One lesson that came out of this challenge is that a 129-digit public key is not long enough if the information being encrypted is really important and sensitive. Another is that no one should get too cocksure about the security of encryption.
Increasing the key just a few digits makes it much more difficult to crack. Mathematicians today believe that a 250-digit-long product of two primes would take millions of years to factor with any foreseeable amount of future computing power. But who really knows. This uncertainty—and the unlikely but conceivable possibility that someone could come up with an easy way of factoring big numbers—means that a software platform for the information highway will have to be designed in such a way that its encryption scheme can be changed readily.

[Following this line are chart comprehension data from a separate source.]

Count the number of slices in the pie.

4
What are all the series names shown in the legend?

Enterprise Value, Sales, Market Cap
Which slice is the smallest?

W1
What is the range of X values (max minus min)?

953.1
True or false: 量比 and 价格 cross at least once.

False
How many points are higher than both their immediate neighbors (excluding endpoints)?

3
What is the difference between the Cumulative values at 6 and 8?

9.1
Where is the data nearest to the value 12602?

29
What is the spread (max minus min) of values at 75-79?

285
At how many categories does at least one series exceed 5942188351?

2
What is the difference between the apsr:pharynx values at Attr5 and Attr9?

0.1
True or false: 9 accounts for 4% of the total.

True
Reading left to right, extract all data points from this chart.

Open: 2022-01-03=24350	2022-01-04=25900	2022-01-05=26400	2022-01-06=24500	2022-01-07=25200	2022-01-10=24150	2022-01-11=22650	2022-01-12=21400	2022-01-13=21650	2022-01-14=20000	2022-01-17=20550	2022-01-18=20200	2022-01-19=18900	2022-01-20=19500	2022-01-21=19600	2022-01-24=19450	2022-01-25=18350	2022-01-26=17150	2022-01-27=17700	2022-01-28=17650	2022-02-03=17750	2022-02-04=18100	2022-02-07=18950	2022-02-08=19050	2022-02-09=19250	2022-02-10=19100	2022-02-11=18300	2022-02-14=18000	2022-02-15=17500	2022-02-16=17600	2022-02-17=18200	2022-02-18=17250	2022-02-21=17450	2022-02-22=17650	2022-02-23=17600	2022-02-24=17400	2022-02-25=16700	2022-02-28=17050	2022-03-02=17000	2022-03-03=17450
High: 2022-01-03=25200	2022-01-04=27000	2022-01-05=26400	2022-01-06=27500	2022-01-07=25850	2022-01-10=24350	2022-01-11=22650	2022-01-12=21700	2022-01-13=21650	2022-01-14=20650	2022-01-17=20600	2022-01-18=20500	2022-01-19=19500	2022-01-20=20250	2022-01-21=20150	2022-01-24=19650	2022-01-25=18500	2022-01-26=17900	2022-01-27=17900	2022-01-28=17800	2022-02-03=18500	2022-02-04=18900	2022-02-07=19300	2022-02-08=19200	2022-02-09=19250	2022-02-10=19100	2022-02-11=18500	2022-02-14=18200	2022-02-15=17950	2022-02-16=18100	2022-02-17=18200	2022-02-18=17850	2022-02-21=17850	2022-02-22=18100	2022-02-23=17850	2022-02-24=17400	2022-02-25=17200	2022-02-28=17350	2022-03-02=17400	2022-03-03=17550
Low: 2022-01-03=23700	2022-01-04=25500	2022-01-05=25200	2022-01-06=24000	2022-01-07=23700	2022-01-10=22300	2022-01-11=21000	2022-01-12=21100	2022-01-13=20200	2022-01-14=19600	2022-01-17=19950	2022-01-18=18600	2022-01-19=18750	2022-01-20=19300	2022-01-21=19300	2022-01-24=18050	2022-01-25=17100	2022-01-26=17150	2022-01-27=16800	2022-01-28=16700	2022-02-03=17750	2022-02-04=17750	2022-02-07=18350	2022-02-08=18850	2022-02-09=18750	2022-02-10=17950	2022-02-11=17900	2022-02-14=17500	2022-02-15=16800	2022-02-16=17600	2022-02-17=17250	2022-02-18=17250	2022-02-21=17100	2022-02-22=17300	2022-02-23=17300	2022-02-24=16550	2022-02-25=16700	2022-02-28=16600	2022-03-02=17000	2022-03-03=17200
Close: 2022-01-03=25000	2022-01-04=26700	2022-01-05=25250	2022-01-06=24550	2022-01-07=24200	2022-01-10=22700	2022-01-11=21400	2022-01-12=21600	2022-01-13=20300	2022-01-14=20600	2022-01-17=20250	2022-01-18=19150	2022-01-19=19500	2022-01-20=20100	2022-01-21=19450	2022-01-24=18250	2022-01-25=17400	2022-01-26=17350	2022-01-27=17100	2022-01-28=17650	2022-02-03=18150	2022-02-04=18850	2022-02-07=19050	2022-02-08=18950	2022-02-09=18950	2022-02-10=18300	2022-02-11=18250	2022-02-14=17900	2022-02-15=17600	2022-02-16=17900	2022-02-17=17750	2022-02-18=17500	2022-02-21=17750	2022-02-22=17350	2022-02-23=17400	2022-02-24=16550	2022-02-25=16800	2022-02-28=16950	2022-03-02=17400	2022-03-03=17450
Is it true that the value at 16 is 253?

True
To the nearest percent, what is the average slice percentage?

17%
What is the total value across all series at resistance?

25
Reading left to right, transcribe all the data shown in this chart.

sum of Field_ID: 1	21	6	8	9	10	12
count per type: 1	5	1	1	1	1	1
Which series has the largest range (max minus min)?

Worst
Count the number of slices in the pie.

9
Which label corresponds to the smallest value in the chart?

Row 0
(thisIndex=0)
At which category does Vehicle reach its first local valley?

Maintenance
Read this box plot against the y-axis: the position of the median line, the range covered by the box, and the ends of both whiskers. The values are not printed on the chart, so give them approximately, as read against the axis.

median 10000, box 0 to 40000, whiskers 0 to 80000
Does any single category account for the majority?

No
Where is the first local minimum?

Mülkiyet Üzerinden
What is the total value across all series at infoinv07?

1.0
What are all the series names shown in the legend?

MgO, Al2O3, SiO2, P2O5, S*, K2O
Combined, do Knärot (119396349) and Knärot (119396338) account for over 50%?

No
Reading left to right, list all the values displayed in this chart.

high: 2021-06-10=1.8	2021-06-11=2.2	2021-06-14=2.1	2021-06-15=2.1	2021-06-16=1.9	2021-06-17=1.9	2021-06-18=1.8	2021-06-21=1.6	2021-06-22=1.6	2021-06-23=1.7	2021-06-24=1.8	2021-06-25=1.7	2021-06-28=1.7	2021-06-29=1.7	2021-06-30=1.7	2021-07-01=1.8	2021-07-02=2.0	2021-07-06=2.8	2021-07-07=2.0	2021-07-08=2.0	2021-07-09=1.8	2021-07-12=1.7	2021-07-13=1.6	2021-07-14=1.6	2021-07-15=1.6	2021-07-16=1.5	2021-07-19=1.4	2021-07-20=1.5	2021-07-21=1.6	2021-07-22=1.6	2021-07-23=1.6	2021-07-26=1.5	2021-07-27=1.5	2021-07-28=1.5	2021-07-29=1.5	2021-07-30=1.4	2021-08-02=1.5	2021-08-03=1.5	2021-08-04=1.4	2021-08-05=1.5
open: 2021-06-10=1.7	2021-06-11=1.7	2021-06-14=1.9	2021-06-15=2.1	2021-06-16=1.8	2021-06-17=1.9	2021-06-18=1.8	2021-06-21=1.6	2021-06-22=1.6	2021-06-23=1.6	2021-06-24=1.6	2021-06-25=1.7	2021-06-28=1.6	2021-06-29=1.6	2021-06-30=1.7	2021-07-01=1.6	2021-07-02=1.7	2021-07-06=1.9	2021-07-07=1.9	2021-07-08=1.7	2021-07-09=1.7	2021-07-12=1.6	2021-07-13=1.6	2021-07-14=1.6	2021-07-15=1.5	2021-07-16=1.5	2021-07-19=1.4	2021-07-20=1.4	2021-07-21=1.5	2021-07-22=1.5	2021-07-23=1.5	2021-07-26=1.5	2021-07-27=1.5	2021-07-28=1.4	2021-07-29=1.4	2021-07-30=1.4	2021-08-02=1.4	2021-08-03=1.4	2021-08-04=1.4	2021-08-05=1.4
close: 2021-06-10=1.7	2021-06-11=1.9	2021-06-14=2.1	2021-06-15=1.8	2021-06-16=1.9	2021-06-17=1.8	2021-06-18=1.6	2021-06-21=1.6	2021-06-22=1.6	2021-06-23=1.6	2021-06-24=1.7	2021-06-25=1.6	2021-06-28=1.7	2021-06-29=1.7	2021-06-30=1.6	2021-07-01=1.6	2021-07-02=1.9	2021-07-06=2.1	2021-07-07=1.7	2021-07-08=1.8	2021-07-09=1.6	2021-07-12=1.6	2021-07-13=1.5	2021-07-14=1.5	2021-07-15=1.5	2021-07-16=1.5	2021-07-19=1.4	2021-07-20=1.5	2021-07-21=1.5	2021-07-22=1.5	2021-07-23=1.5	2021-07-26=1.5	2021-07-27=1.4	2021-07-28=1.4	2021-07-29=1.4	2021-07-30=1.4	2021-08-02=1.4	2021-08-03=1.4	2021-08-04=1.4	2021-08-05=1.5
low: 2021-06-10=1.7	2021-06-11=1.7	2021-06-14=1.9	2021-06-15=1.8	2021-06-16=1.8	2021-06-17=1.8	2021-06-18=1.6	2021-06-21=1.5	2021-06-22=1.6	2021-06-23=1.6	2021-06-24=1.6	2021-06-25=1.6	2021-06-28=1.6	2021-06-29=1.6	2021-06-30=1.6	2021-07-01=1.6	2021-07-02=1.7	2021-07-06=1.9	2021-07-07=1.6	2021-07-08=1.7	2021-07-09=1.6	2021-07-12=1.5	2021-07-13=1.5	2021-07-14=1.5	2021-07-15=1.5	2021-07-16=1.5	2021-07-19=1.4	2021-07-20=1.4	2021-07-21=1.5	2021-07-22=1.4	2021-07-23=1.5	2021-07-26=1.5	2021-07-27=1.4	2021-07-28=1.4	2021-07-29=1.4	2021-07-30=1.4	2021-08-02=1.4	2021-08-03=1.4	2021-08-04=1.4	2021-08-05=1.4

One thing we don’t have to worry about is running out of prime numbers, or the prospect of two computers’ accidentally using the same numbers as keys. There are far more prime numbers of appropriate length than there are atoms in the universe, so the chance of an accidental duplication is vanishingly small.
Key encryption allows more than just privacy. It can also assure the authenticity of a document because a private key can be used to encode a message that only the public key can decode. It works like this: If I have information I want to sign before sending it to you, my computer uses my private key to encipher it. Now the message can be read only if my public key—which you and everyone else knows—is used to decipher it. This message is verifiably from me, because no one else has the private key that could have encrypted it in this way.
My computer takes this enciphered message and enciphers it again, this time using your public key. Then it sends this double-coded message to you across the information highway.
Your computer receives the message and uses your private key to decipher it. This removes the second level of encoding but leaves the level I applied with my private key. Then your computer uses my public key to decipher the message again. Because it really is from me, the message deciphers correctly and you know it is authentic. If even one bit of information was changed, the message would not decode properly and the tampering or communications error would be apparent. This extraordinary security will enable you to transact business with strangers or even people you distrust, because you’ll be able to be sure that digital money is valid and signatures and documents are provably authentic.
Security can be increased further by having time stamps incorporated into encrypted messages. If anyone tries to tinker with the time that a document supposedly was written or sent, the tinkering will be detectable. This will rehabilitate the evidentiary value of photographs and videos, which has been under assault because digital retouching has become so easy to do.